*TASK STATEMENT*.
Below are entries; copy exactly the lines from the one with "Structures marked on this image (rectangle" through the one with "- lung tumour", both included, and leave out the rest.

[Dataset entries]
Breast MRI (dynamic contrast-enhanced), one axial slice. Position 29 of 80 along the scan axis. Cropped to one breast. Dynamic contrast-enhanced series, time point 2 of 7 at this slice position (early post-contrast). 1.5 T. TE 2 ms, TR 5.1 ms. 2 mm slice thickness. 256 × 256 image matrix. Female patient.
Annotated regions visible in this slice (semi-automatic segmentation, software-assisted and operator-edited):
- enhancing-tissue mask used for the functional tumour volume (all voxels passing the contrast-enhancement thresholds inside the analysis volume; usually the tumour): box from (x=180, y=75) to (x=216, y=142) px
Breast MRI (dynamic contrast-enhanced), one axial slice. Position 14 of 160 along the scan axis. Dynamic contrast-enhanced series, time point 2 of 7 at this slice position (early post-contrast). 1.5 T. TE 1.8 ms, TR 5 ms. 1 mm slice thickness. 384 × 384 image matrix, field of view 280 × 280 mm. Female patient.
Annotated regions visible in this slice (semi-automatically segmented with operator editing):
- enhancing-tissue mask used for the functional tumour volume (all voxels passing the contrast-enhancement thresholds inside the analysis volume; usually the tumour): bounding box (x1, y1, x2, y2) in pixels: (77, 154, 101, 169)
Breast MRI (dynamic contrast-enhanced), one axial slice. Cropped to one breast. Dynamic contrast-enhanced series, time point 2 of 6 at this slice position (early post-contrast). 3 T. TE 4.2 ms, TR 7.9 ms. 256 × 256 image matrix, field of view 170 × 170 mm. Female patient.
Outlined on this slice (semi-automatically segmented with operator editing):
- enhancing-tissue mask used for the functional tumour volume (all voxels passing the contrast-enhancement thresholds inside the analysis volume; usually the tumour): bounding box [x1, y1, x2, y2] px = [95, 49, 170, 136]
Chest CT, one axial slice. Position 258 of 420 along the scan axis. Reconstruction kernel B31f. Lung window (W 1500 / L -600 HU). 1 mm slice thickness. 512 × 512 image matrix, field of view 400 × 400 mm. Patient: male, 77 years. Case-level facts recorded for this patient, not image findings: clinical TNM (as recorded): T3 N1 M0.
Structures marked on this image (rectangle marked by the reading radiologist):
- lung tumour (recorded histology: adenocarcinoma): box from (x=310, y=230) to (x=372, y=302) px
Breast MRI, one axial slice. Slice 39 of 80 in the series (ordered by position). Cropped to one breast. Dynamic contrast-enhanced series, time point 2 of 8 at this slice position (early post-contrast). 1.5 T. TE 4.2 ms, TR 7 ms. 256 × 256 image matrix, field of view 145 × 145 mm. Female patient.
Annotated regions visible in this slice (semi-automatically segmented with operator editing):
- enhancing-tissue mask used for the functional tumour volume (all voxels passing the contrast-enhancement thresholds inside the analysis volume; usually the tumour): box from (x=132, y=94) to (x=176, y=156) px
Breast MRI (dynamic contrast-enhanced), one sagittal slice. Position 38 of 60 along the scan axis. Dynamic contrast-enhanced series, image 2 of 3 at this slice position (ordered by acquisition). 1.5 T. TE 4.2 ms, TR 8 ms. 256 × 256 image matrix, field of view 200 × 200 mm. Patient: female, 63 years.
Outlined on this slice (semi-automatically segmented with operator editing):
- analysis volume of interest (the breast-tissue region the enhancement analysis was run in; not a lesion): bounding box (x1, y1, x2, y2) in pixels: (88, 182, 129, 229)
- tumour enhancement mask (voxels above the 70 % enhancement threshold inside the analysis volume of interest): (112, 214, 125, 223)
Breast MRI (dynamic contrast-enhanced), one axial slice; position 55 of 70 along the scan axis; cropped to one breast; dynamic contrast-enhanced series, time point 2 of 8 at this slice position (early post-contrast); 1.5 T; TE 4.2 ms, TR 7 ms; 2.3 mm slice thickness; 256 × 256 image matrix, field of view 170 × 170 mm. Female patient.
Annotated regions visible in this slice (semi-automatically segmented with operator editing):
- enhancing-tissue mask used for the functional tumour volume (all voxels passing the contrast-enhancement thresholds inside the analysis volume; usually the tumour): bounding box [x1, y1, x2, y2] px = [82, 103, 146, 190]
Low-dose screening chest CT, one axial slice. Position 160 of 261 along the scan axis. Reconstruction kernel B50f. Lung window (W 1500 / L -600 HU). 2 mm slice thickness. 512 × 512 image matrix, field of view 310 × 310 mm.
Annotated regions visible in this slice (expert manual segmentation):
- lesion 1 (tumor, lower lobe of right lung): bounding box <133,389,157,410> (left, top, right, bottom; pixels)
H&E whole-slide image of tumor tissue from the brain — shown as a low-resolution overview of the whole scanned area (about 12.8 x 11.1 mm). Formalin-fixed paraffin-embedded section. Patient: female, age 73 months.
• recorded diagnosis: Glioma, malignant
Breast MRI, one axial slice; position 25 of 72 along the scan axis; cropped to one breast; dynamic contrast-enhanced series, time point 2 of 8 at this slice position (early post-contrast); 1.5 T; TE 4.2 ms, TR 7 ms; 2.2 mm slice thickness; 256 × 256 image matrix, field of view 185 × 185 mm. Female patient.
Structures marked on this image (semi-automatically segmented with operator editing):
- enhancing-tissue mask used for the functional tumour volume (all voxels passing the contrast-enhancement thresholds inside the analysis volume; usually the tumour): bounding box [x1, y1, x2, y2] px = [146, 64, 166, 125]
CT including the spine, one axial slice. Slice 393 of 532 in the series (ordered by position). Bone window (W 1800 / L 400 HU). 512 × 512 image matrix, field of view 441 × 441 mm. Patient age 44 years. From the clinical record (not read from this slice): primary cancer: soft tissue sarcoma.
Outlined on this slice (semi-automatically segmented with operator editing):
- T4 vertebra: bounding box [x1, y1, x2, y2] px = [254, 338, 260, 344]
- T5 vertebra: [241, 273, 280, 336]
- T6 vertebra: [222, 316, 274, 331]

*SOLUTION TO THE PROBLEM*.
Structures marked on this image (rectangle marked by the reading radiologist):
- lung tumour (recorded histology: adenocarcinoma): box from (x=310, y=230) to (x=372, y=302) px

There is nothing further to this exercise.